Much unfolds in the film's subtext, in what's left unsaid and off-screen. There's a latent tension that's hard to articulate, even though it's palpable: in shots of the father standing on the railing, disappearing into the sea at night, crying alone on his bed, marveling at having reached 30, or in much more subtle moments, like when he crosses the street in front of a bus without looking and is honked at. This father may be depressed, bipolar, or suffering from another mental disorder, and seems to be battling it silently, but Charlotte Wells has the tact and intelligence not to state things explicitly, leaving us to interpret what's happening on screen, just as her daughter struggled to understand her father as a child. In this respect, the film perfectly captures the young girl's perspective. Images of happiness subtly instill an irrepressible sense of sadness, forcing the viewer to fill in the gaps and imagine what remains unsaid.
As I mentioned earlier, the vast majority of the film is solid without being extraordinary, then comes the devastating ending, which is completely unexpected despite the numerous foreshadowings throughout the editing, suddenly elevating the film to rarely reached emotional heights. The final minutes brilliantly intertwines time periods and locations to bring father and daughter together in a single gesture, each an adult with a child to care for, both during their farewell at the airport and in an abstract nightclub bathed in strobe lights. The direction, editing, songs, and music convey everything that words alone cannot express, and above all, they do so with the tools of cinema, thus amplifying its power tenfold.
It's a dizzying film that explores the mystery of childhood, memories, and the people we love without truly knowing them. This is a film about acknowledging that our parents had their suffering, their limitations, and that the meaning of their actions exists, even if it eludes us. Charlotte Wells has found the perfect rhythm, lending an almost fantastical strangeness to her narrative through masterful editing - the very stuff of memories and dreams. The movie dazzles with its delicacy, its ability to remain close to the unspeakable nature of feelings without offering a definitive interpretation.
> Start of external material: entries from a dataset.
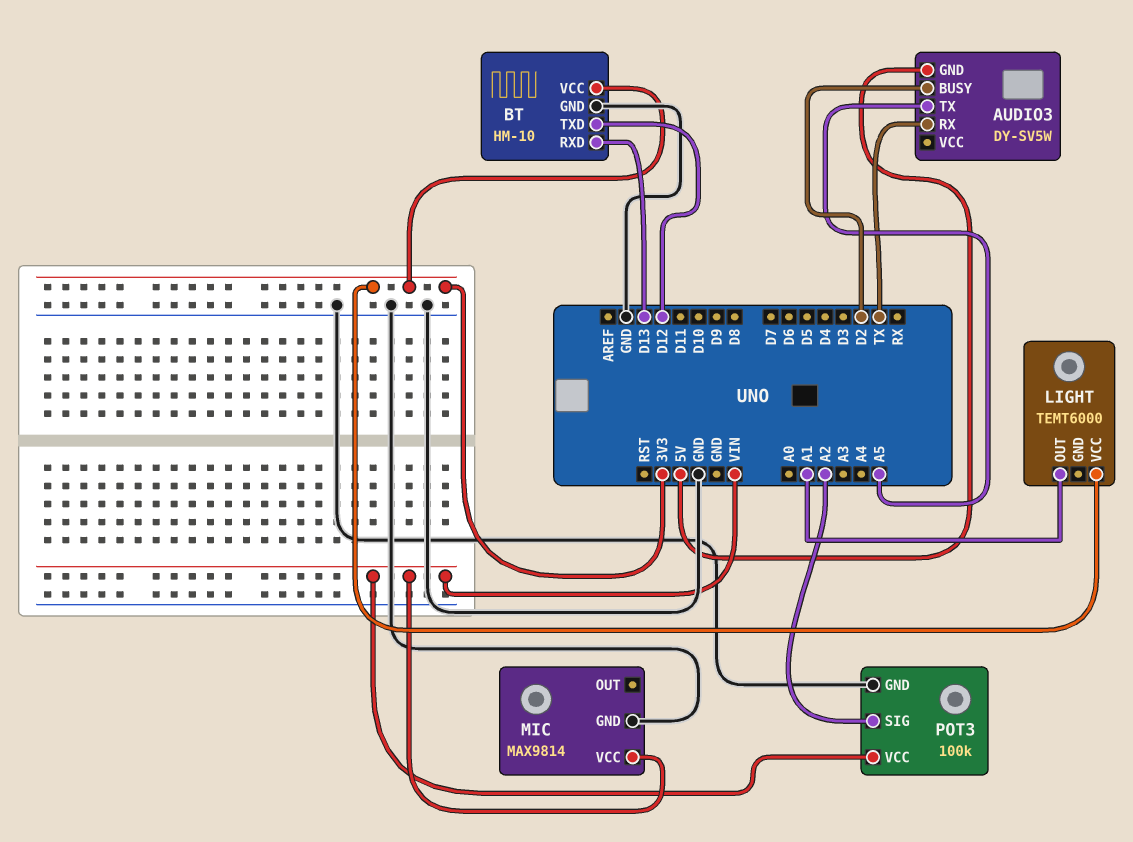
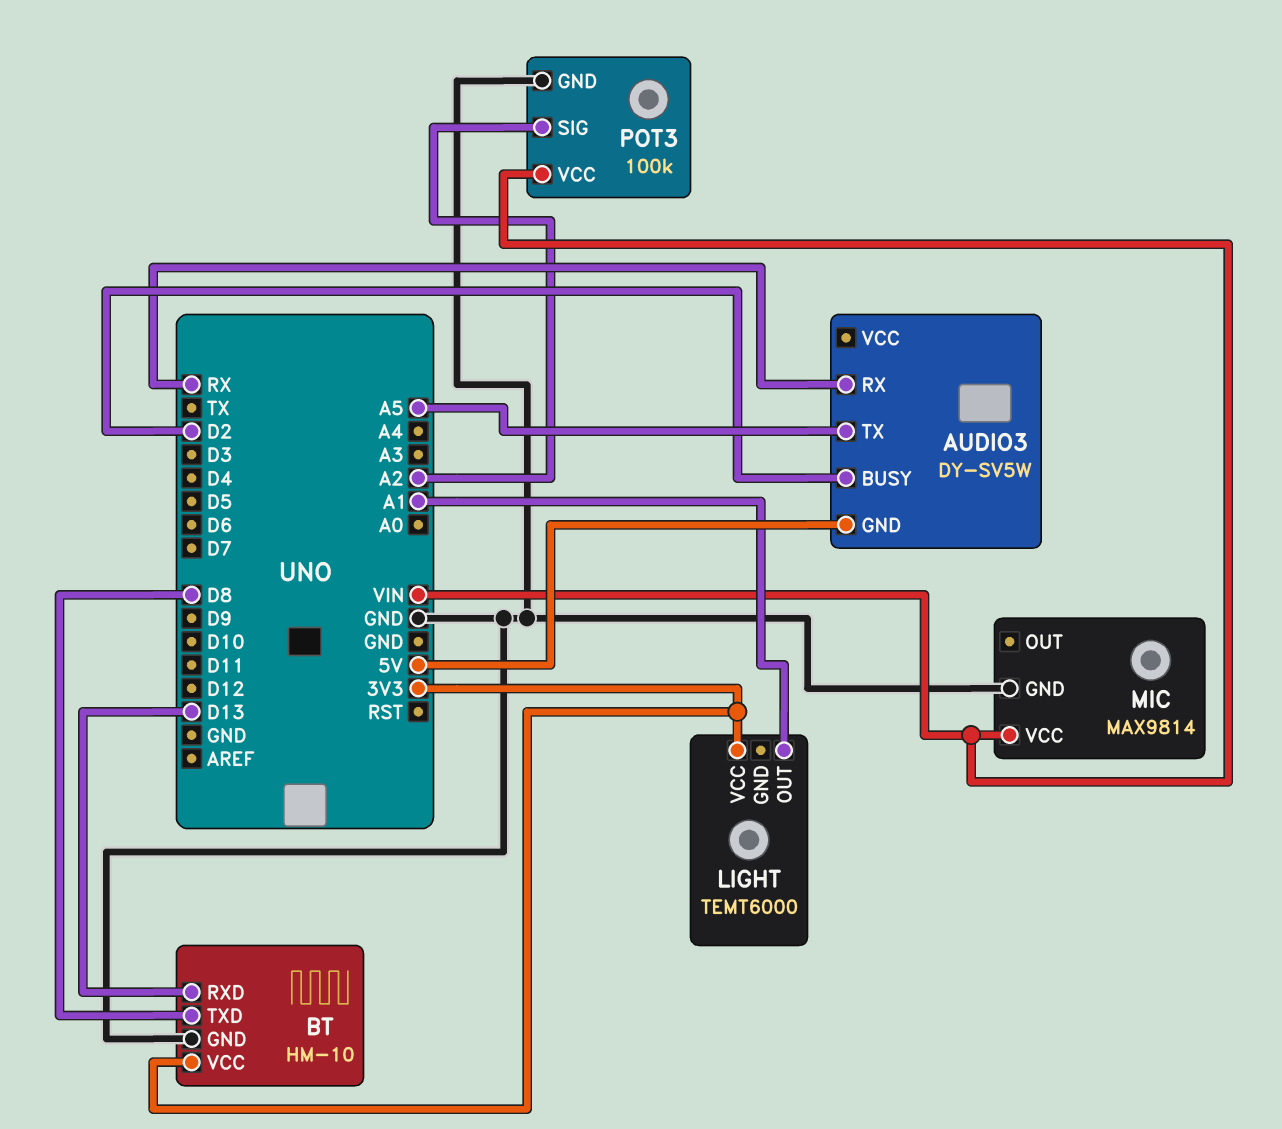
AUDIO3 pin RX: TX -> RX
BT pin TXD: D12 -> D8

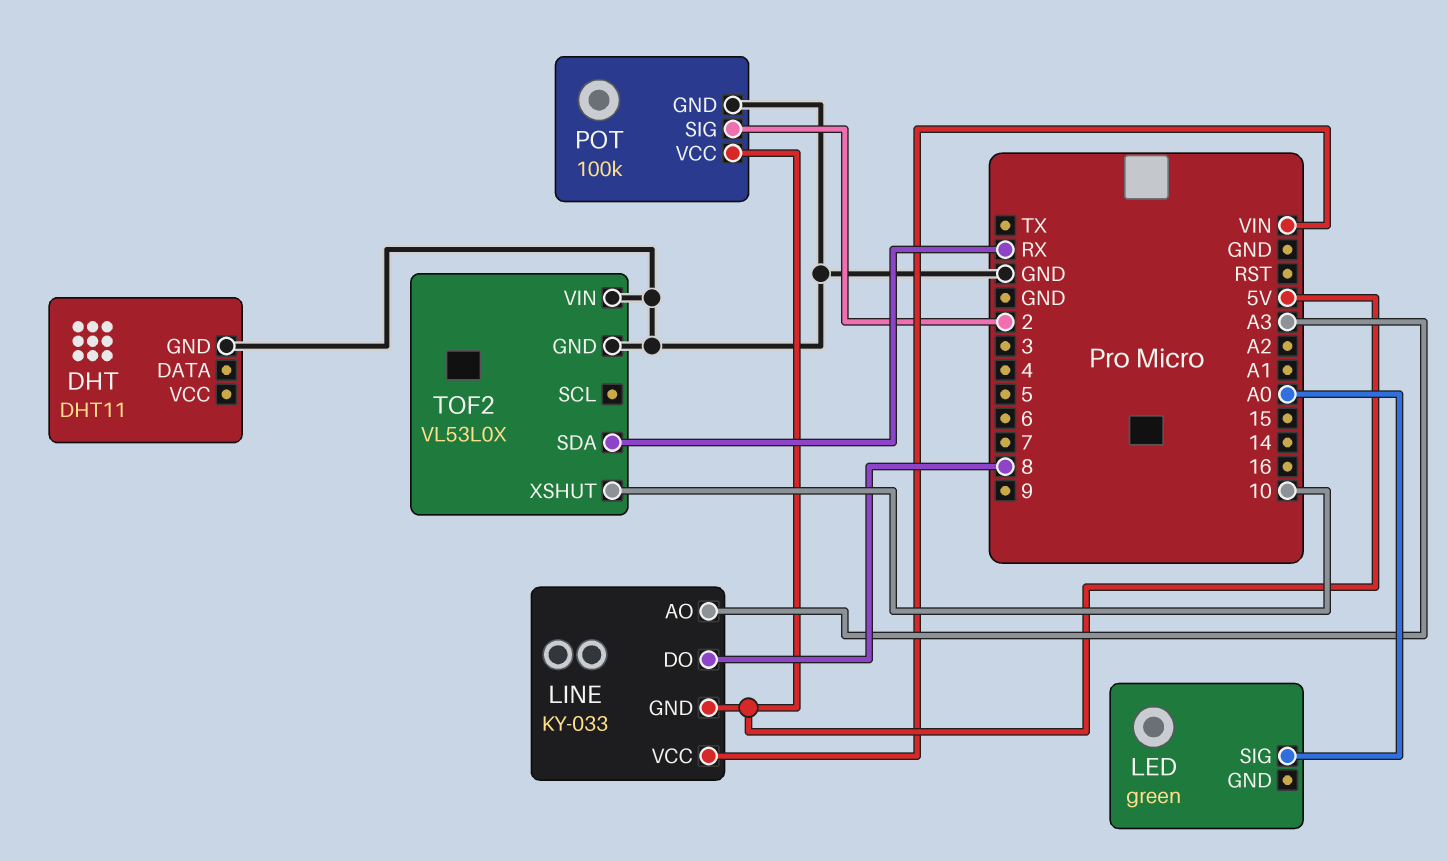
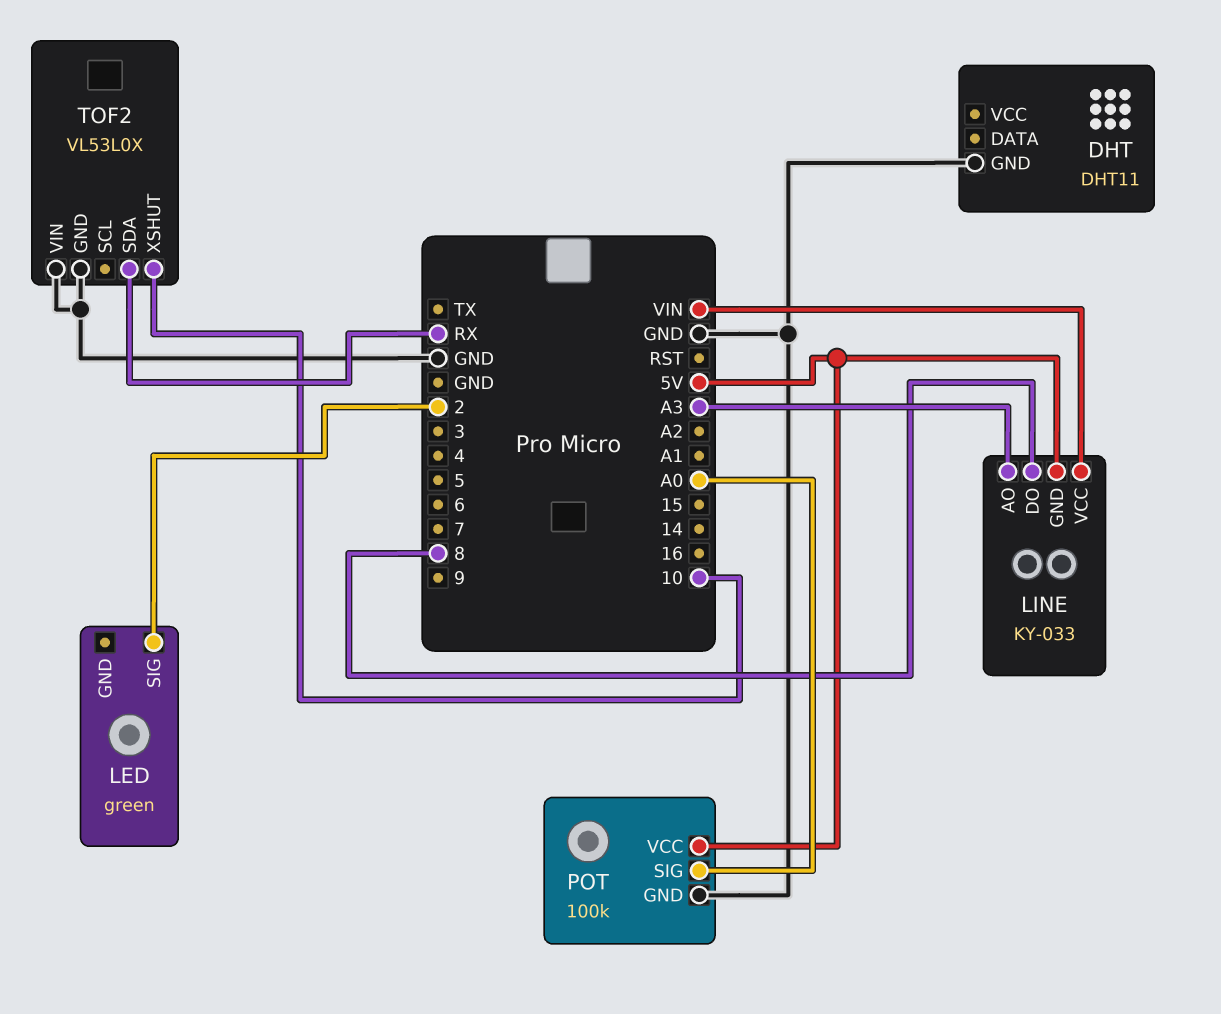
LED pin SIG: A0 -> 2
POT pin SIG: 2 -> A0

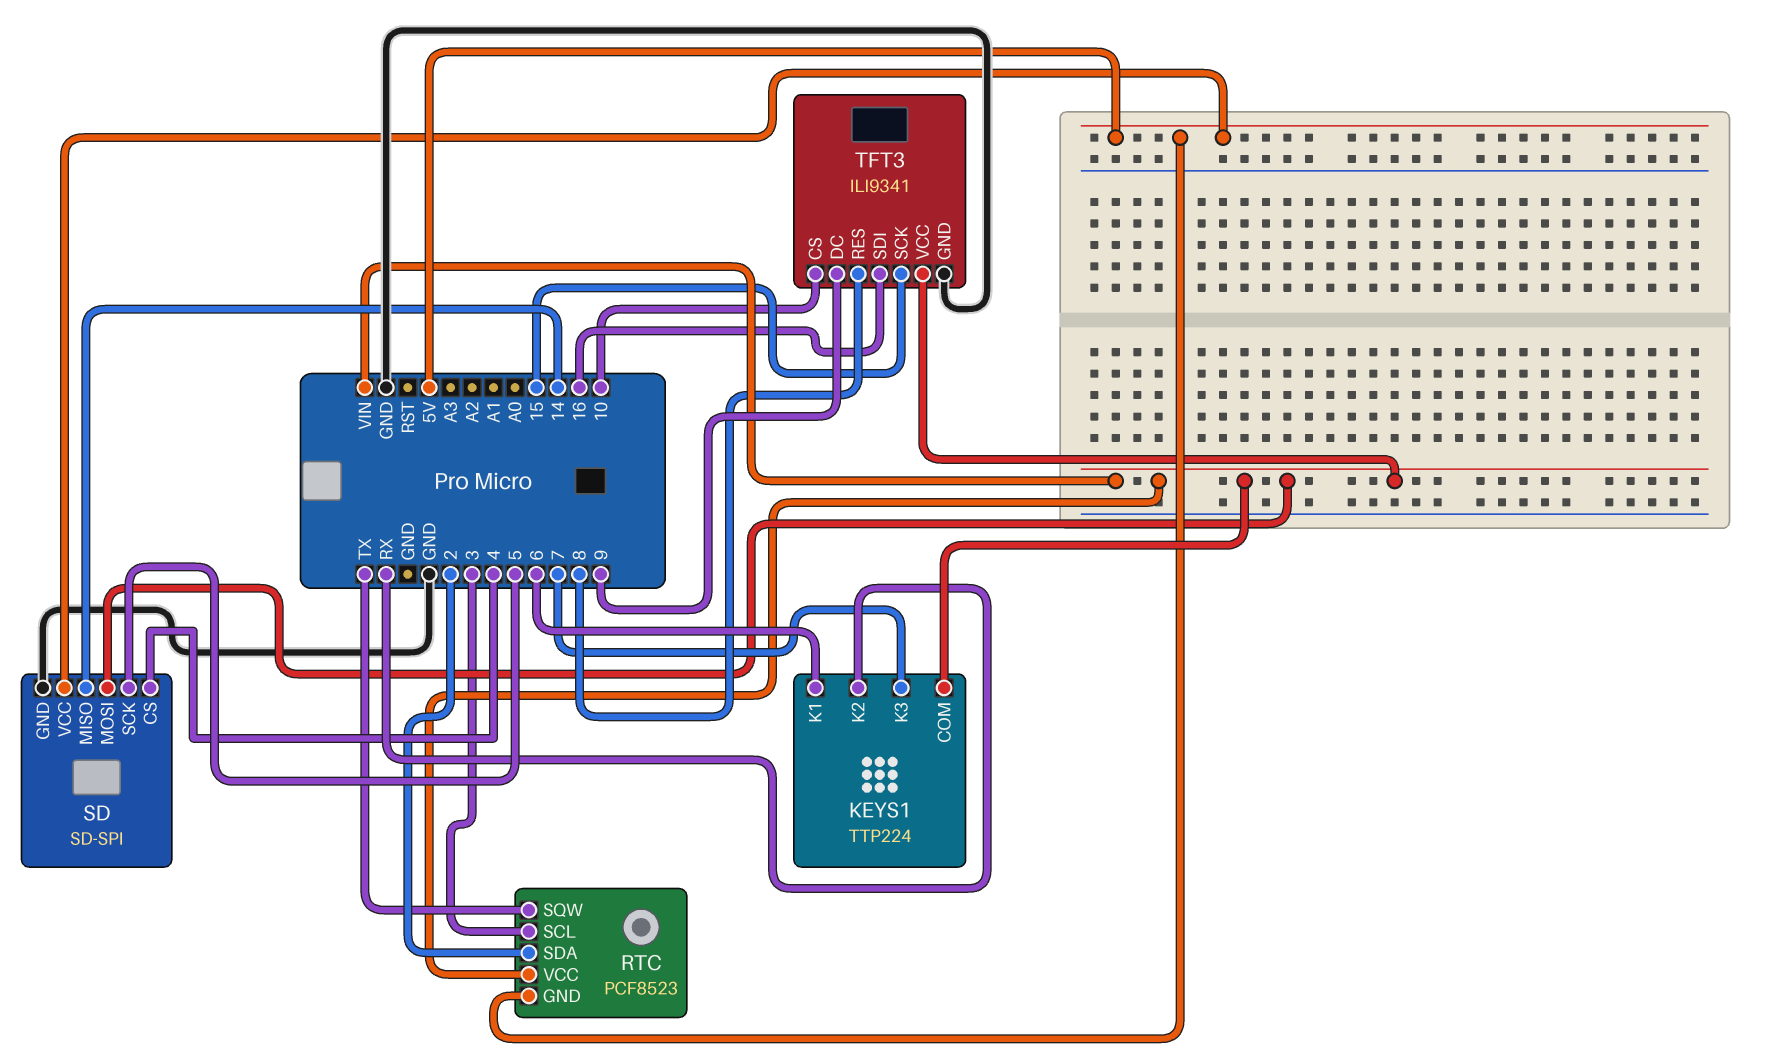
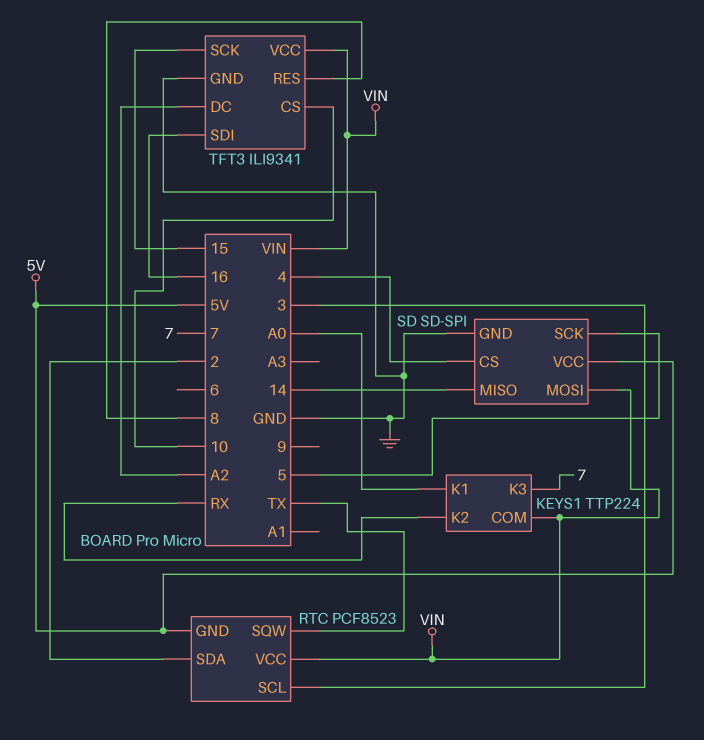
KEYS1 pin K1: 6 -> A0
TFT3 pin DC: 9 -> A2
Like the final long panoramic shot spanning three scenes, the film constantly plays with time. Instead of a continuous narrative, we observe the discontinuity of experiences remembered, reworked, and re-examined. The film is based less on what was recorded on the tapes filmed by the father than on the person holding the camera, what he chose to focus on, and therefore, his intentions. The film works masterfully, almost miraculously given the delicate balance it strikes between saying too much and too little, because it allows scenes time to develop, even what initially seems trivial, which will be reinterpreted in light of the ending. It's about wanting to travel through time and meet a loved one in an impossible space where, for once, you are both on the same level and can finally understand who he is, or who he was. The ending is particularly touching because it allows us to adopt the perspective of a child, who misses so much but still manages to perceive a certain disconnect from what one would expect from a carefree vacation, before abruptly projecting us into an adult perspective, from the same person, who revisits that last summer spent with her father. This sudden projection into the child who has become an adult, is deeply moving and will haunt me for a long time.
The father closes the camcorder and gently drifts away into his daughter's memories. The only place where those who have left us remain.